Avec un nouveau record de fréquentation (145 000 personnes) et du soleil à ne plus savoir quoi en faire, le Garorock 2018 s’est parfaitement bien déroulé… Du moins jusqu’au dimanche midi, moment où les autorités ont décidé d’annuler la dernière journée de concert en raison des menaces orageuses. Retour donc sur trois (et non quatre) jours de festival.
Indochine était LA tête d’affiche du jeudi soir. Deux heures de concert, un Nicolas Sirkis qui ne tient pas en place, et des tubes qui s’enchaînent, le groupe a séduit tout le monde. « Canary Bay », « 3 nuits par semaine », « Tes Yeux Noirs » pour les vieux, « Paradize », « J’ai demandé à la lune », « Alice and June », « College Boy » pour les moins vieux. Quant aux fans nés après l’an 2000 (oui, ça y est, ils sont là), le dernier album était bien représenté : « 2033 », «Station 13 », « 13 ème vague », « La vie est belle », « Suffragettes bb ». Le visuel sursaturé donne des airs à la Warhol. Nicolas Sirkis s’arrête un moment pour annoncer qu’il a reçu un message d’un partisan du FN. Il nous le partage : « A l’anarchiste Nicolas Sirkis, qui est venu sur France 2 pour dégueuler sur ceux qui défendent la nation, incapable de chanter ni de faire une phrase, etc.». La foule hue. Et Nicolas de déclarer « Je ne suis peut être pas capable de faire une phrase mais on est capables de faire des morceaux, voici « Un été français » » ! Une introduction plutôt originale, on doit l’avouer. Nicolas Sirkis reprend la parole sur « College Boy » : « contre le harcèlement sexuel, contre le harcèlement moral, au travail, merci de votre tolérance ! » La foule approuve largement. Pour la fin, Nicolas Sirkis choisit (évidemment) « L’aventurier » qui fêtera ses 40 ans dans 4 ans. Tiens, claque dans la gueule.
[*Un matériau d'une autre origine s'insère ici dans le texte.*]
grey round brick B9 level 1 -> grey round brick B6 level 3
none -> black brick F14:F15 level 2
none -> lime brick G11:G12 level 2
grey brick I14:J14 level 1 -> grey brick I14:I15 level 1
Equipe de Foot ouvre le festival vendredi après-midi. Impossible de les rater après notre coup de cœur pour leur premier album. Forcément, ils sont habillés en joueurs de l’équipe de France, par contre, contrairement aux joueurs, ils ne font pas semblant. Une demi-heure (seulement) pour prendre son pied sur scène, le duo n’en perd pas une miette. Les gars commencent avec « IDWYTDT/Retard ». De la douceur, de la poésie en intro avant d’envoyer des gros riffs qui attaquent. Ensuite « Faking Poetry », et encore une feinte de chanson presque innocente qui dérape sur du trash ! Avec eux, on se marre. Le batteur annonce la prochaine chanson ainsi : « la prochaine chanson parle d’Alex qui se fait larguer et qui le prend très très mal. » Et le chanteur de crier « Chantaaaaaaaaaaal » (la preuve en photo). Les gars enchaînent sur « Une chanson d’amour qui parle d’un chat », autrement dit « Chapka ». Le concert se finit par un riff supervénère (oui je sais ca ne se dit pas) et le chanteur qui crie « allez bisouuuuuuuuuu ». Si on n’était pas réveillé, c’est fait. Et il vaut mieux, puisque quelques heures après, c’est Marilyn Manson qui va (on espère) égorger des poussins sur scène. Le voilà. Bon, la scénographie n’est pas extraordinaire. Un peu de fumée, un peu de déco, on est loin de Rammstein. Pas de maquillage, un simple trait noir grossier sur le visage. C’est un peu décevant, mais Marilyn Manson est une bête de scène et compense largement. Le chanteur entame « Irresponsible Hate Anthem ». Et Marilyn de scander « I hate psychiatry, it’s for pussies ! ». Pour introduire sa prochaine chanson, il fait monter deux jeunes filles du public, qui portent une banderole « We’d kill 4 you ». Il leur glisse un petit mot à l’oreille, et les filles s’empressent de retirer débardeur et soutien-gorge. Il faut croire que la cinquantaine réussit à certains. Marilyn Manson fait monter encore quelques personnes sur scène, dessine sur le torse de filles dénudées, récupère une culotte qui a atterri sur scène pour la mettre sur la tête de son guitariste… Il joue avec le public, improvise et s’en délecte. Marilyn termine son show par les classiques : « I dont like the drugs (but the drugs like me) », « The Dope Show », « Sweet dreams », et « Say10 ». Le show était propre et efficace, mais on est un tout petit peu déçus par les transitions parfois longues et vides (de simples noirs), et la scénographie réduite. Par contre, rien à redire, Marilyn Manson sait faire le show.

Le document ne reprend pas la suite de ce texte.